You're not the first person to say this, but I still haven't understood what is so miraculous about this. Everyone seems to point to the seat being in the way but I've never found my seat to be in the way. Last fri I rode with a group, we did 10 miles of flowing singletrack with plenty of jumps, drops, and downhill in just over an hour and I didn't once have a moment in which I thought my seat was in the way. Seems like it would be like having a lockout on my suspension fork, I usually get done and discover I left the fork locked out and never noticed.

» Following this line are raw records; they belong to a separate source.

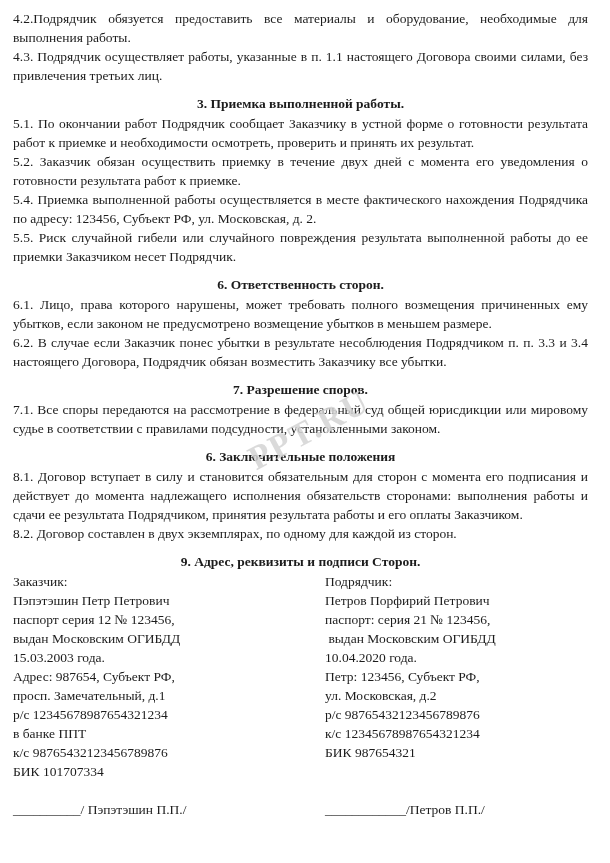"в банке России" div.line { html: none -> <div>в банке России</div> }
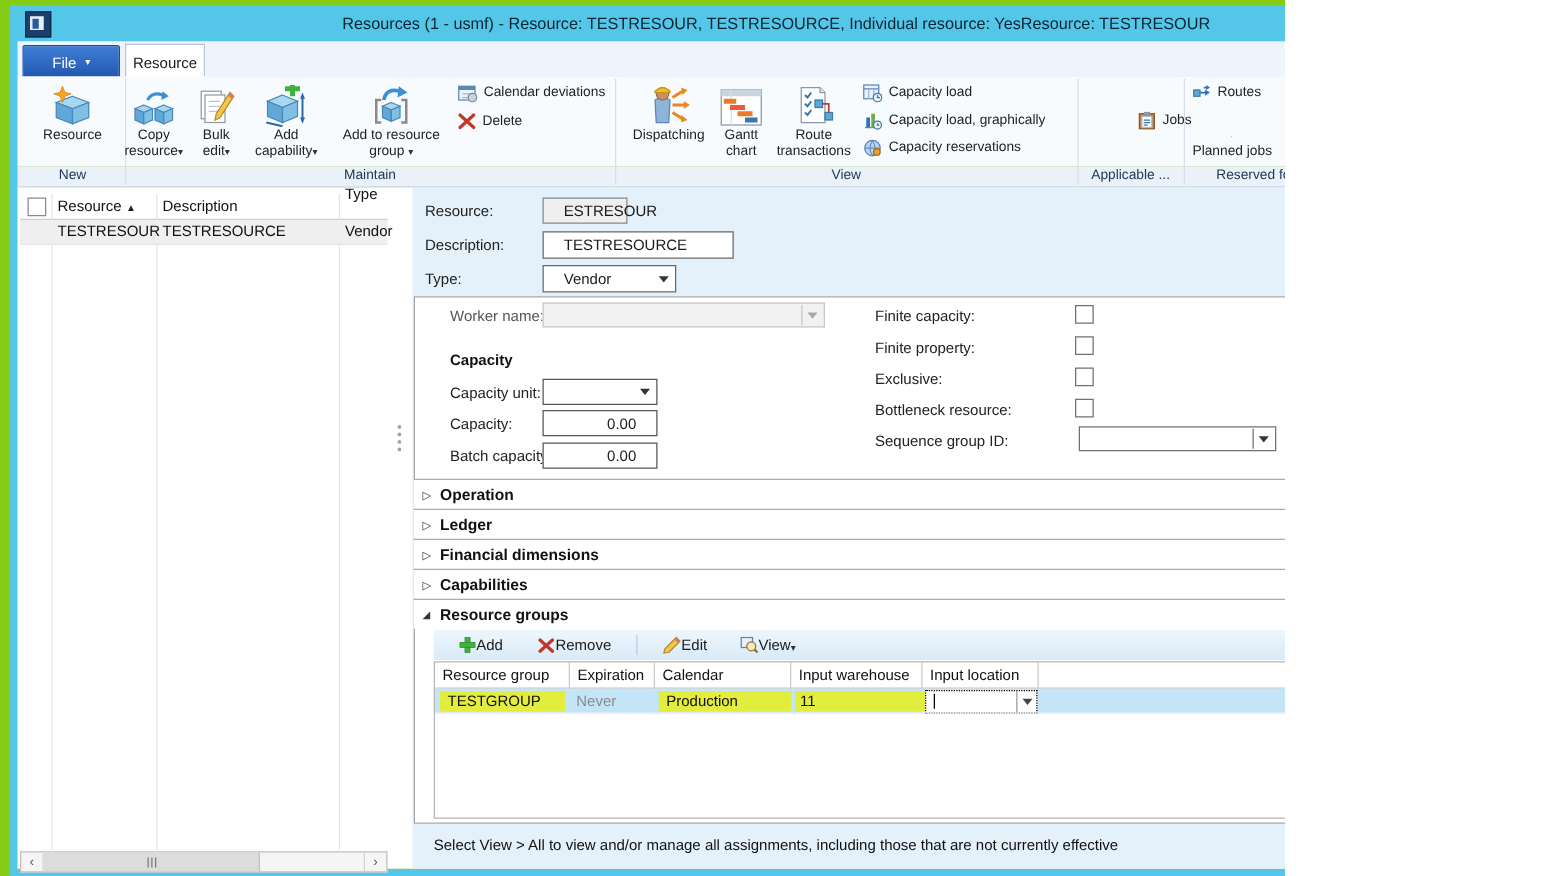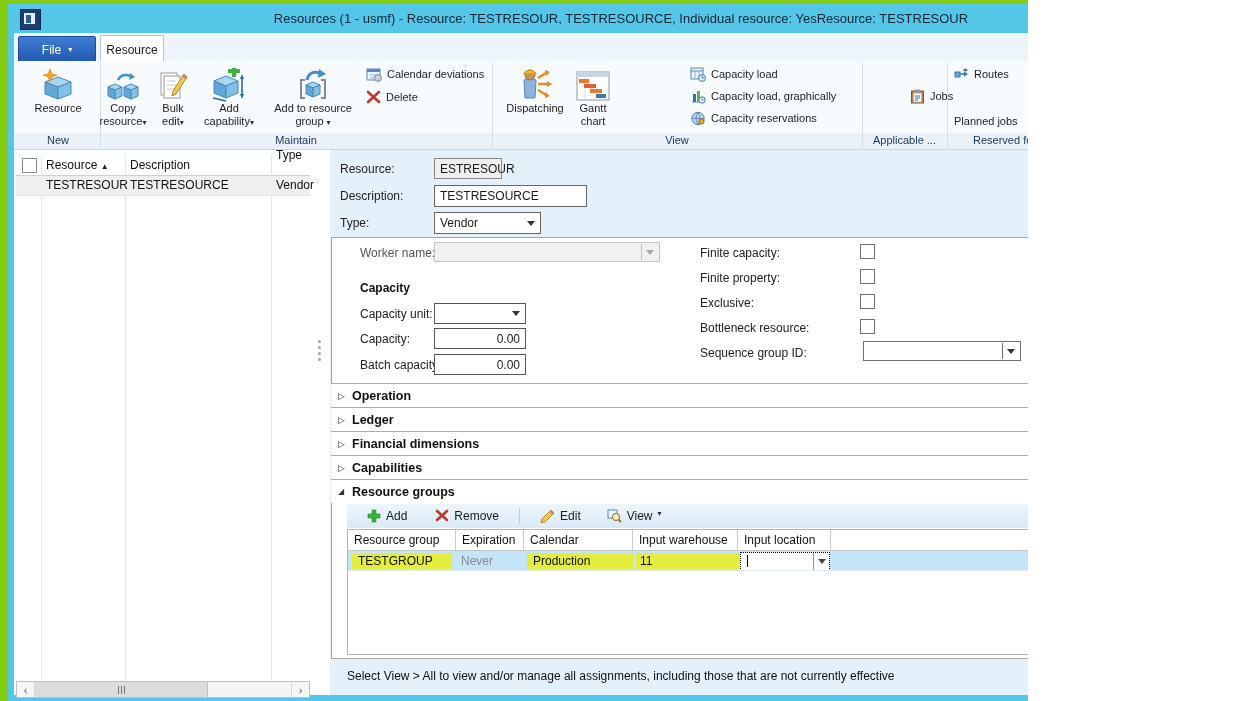"Route transactions" div.abs { html: none -> <div> <span> <svg> <path></path> <path></path> <path></path> <rect></rect> <rect></rect> <path></path> </svg> </span> <span>Route transactions</span> </div> }
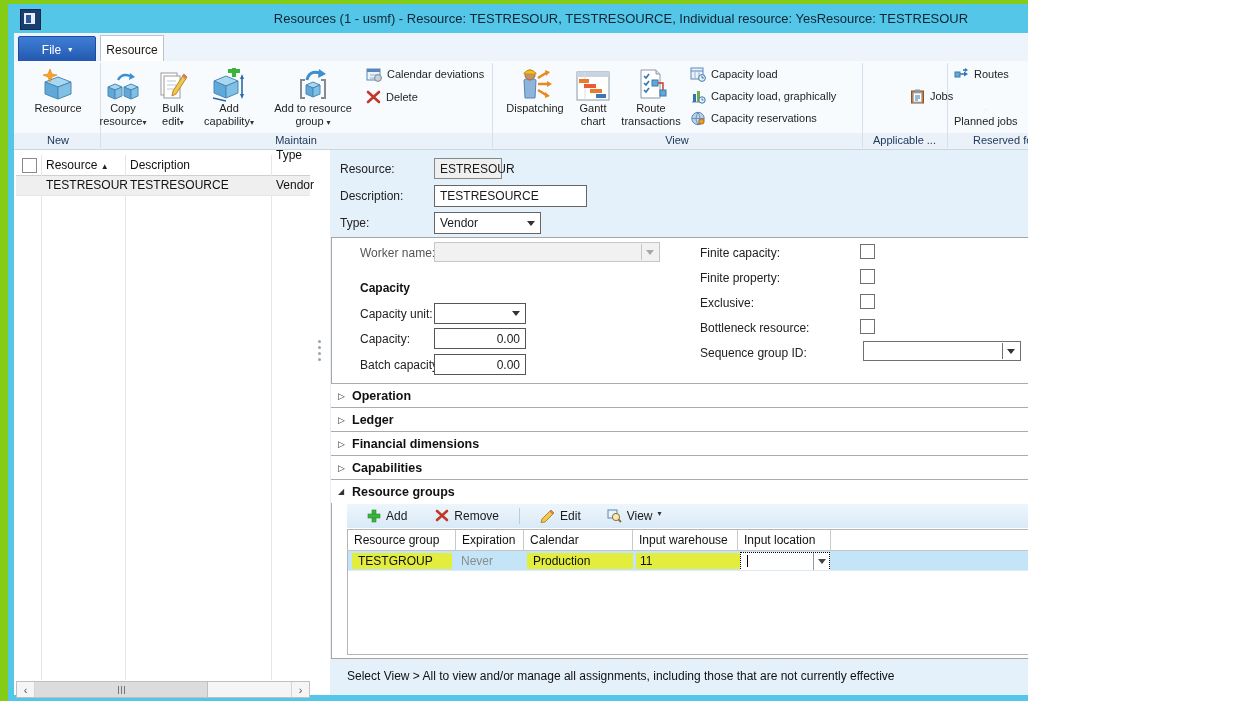"ESTRESOUR" .field { padding: 0 5px -> 0 16px }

OP, can't really help, my mtb is now going on 7 years old and a hardtail. I have enjoyed the simplicity of 1x11 and no chain slap so those are improvements but for me the biggest improvement was going to 29" wheels. I tried fatter tires 29x2.4 and went back to 2.25, didn't like how slow and heavy they felt, doesn't help I'm bad at climbing, tried tubeless and kept burping the tires so went back to tubes but even riding in the Catskills and CT I haven't had a pinch flat on 29" even running 25psi in the back despite being heavy. My wife has a newer, 2yo, c-dale dual suspension and complains of the slacker angles being harder to steer on the tighter trails we have here on Long Island but when riding some of the trails near Bear MTN she does like the way it feels more stable.